CHECKPOINT INNOVATION: STILL A LONG WAY TO GO ON ROAD TO INNOVATIVE PROSPERITY
On the eve of the first National Innovation Summit, a study has found that Australia's innovation performance lags world-class standards and calls for an urgent policy re-think for Australia to capture the benefits of innovation.
The study, Innovation Checkpoint 1999, was undertaken for the Australian Business Foundation, an independent, private-sector think-tank sponsored by Australian Business Ltd.
The study looks at the data on key activities involved in business innovation.
It shows that although Australia has made good progress in some areas it has retreated further from internationally recognised good practice in others.
"The results are disturbing and suggest an urgent need for sophisticated policy developments and further commitment and investment by both public and private sectors if Australia is to realise its potential as a knowledge-based economy."
The report's authors, Professor Jane Marceau and Dr Karen Manley of the University of Western Sydney, give an updated picture on Australia's business innovation, which builds on the report done for the Australian Business Foundation in 1997, "The High Road or the Low Road?".
Innovation Checkpoint 1999 says Australia has performed relatively well in four key areas.
In recent years, there has been:
- continued growth in knowledge-based service industries
- increasing investment in machinery and equipment
- rises in venture capital, helping to turn good ideas into commercialised outcomes
- faster growth of high-skilled jobs compared to low-skilled jobs since 1996
However, Australia's innovation performance in the 1990s has been mixed.
The report also identifies five negative trends:
- Innovation Rates: A falling proportion of manufacturing businesses are involved in either product or process innovation.

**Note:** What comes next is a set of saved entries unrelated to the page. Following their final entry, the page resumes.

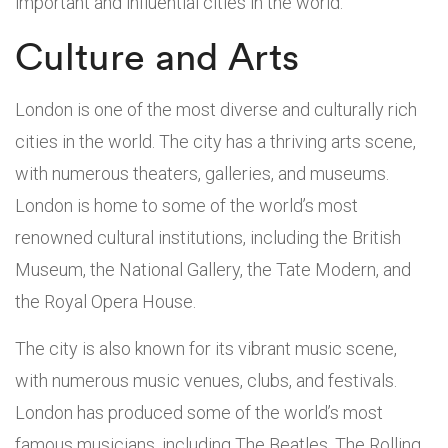
important and influential cities in the world.
Culture and Arts
London is one of the most diverse and culturally rich
cities in the world. The city has a thriving arts scene,
with numerous theaters, galleries, and museums.
London is home to some of the world’s most
renowned cultural institutions, including the British
Museum, the National Gallery, the Tate Modern, and
the Royal Opera House.
The city is also known for its vibrant music scene,
with numerous music venues, clubs, and festivals.
London has produced some of the world’s most
famous musicians, including The Beatles, The Rolling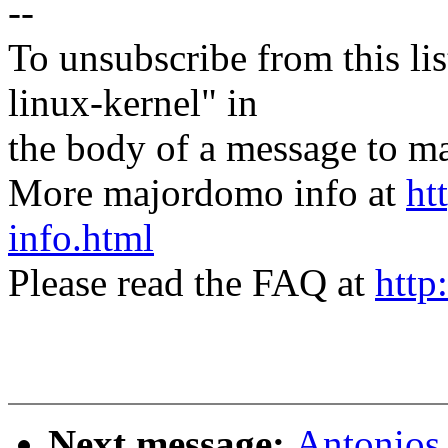
--
To unsubscribe from this lis
linux-kernel" in
the body of a message t
More majordomo info at
ht
info.html
Please read the FAQ at
http
Next message:
Antonios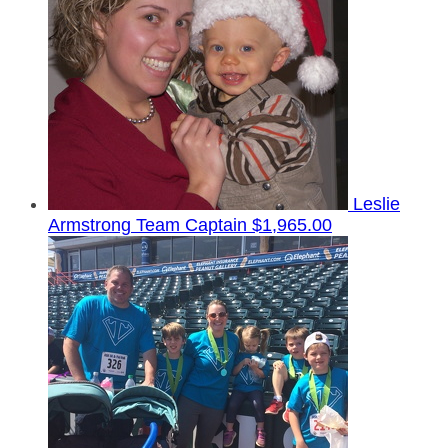
Leslie
Armstrong
Team Captain
$1,965.00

This cuts to the heart of Australia's innovation performance and, if continued, would seriously undermine Australia's position as a knowledge-based economy. The proportion of manufacturing businesses undertaking technological innovation fell by six percentage points , from 32 to 26 per cent, between the periods July 1991 to June 1994 and July 1994 to June 1997.
- R&D Personnel and Expenditure Levels: Substantial falls in R&D expenditure by Australian businesses since 1995 pose a significant threat to Australia's innovation performance. Manufacturing BERD (Business Expenditure on R&D), as a percentage of value-added, fell 9.6 per cent between 1995-96 and 1996-97 and 18 per cent between 1996-97 and 1997-98. The number of business personnel working on R&D showed strong growth between 1984-95, however a downward trend has emerged with the number of personnel declining 9.5 per cent between 1995-96 and 1997-98.
- Australian Management Skills: The quality of critical innovation skills, particularly those of Australian managers, is less than optimal. A 1998 investigation by Arthur D Little concluded that Australian managers had failed to appreciate and capture the value of innovation to the same extent as their international counterparts and had overestimated their own innovation capacity and performance.
- Industry and Trade Structure: The manufacturing sector accounts for an extremely low proportion of GDP compared to many OECD countries and continues to shrink. This affects innovation because manufacturing still contributes most of Australia's R&D and propensity to innovate. The composition of Australia's manufacturing sector is under-represented in high and medium technology sectors. Across OECD countries, between 1980 and 1996, the high technology manufacturing sector was the only group of manufacturing industries growing as a proportion of GDP. In Australia, this sector was shrinking as a proportion of GDP. Australia's trade patterns are skewed towards the lower technology, lower growth areas of economic activity.
- Training Commitment: The low and falling commitment of employers to staff training is seriously undermining Australia's innovation efforts because of the importance of skills in transforming information into knowledge and knowledge into innovations. Training hours per employee have fallen about 17 per cent between 1990 and 1996.
The Australian Business Foundation Chief Executive, Narelle Kennedy, said Innovation Checkpoint 1999 has shown some positive developments on the innovation front in Australia.
"Like the strong growth in knowledge-based service industries, some turnaround in high-skilled jobs, improved venture capital and machinery and equipment investment," she said.
"But Australia's innovation performance still cannot be considered world class. There are falls in R&D expenditure, in numbers of R&D personnel and in the numbers of manufacturing business innovating. Training commitments, education investment and Australian management skills and innovation capability are consistently below OECD norms."
Ms Kennedy said there remained a considerable challenge for Australia to make innovation a hallmark of its economic, business and educational life. "It is crucial the Innovation Summit is neither defensive nor complacent. We need to take an honest look at our strengths and weaknesses and chart a way forward," she said.
Ms Kennedy said Innovation Checkpoint 1999 concludes that action is needed to:
- Boost new business opportunities from clusters of firms and cross-sector linkages between industries
- Access and diffuse leading-edge technologies widely within the Australian business community
- Invest more in education and skills for the new economy
- Upgrade the detailed understanding and the measurement of innovation in Australia.